According to John Naughton, writing in yesterday's Observer newspaper, [http://observer.guardian,co.uk/print/0,3858,5219049-102271,00.html]
eBay now has 150 million registered users worldwide who trade about $40 billion worth of goods a year, generating revenues for eBay of about $4 billion.

The main thrust of Naughton's story is that eBay got caught out in its reaction to the auctioning of Live8 concert tickets. When Sir Bob Geldof found out he first asked eBay to ban the auctions, then called on people to subvert the auctions by submitting "impossible bids" - of up to £10 million. When some eBay users did this they found themselves blacklisted by eBay, who said that such actions break eBay's rules.

Naughton also quoted from a leader in last week's Economist newspaper which, commenting on the spectacular success of eBay in the 10 years since it was formed, noted that on the Internet "the pace of change is rapid, and so is the ferocity of the competition."

Which brings me to another news story that I spotted in today's New York Times. Apparently Google is planning an online payments system to compete with eBay's PayPal. Although a Google spokesman declined to comment on the rumours, the New York Times journalist Saul Hansell noted that back in April Google had "filed documents to establish a new corporation in California called the Google Payments Corporation".

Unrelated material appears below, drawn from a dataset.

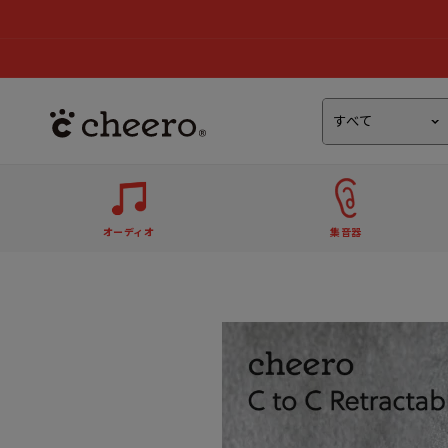
オーディオ
集音器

As John Naughton also noted, much of the trading on the eBay site now is by small firms selling their (new) products, rather than by people buying and selling used (second-hand) goods. These firms are not big enough to allocate resources to setting up their own web sites - instead they make use of eBay's infrastructure. Using eBay in this way is seen as a method of breaking into e-Commerce. Such firms are unlikely to have the ability to accept payment by credit or debit card, so the PayPal system has provided a valuable alternative mechanism. Google appears to have noticed this and could link its new system to the localised search facility that it has developed.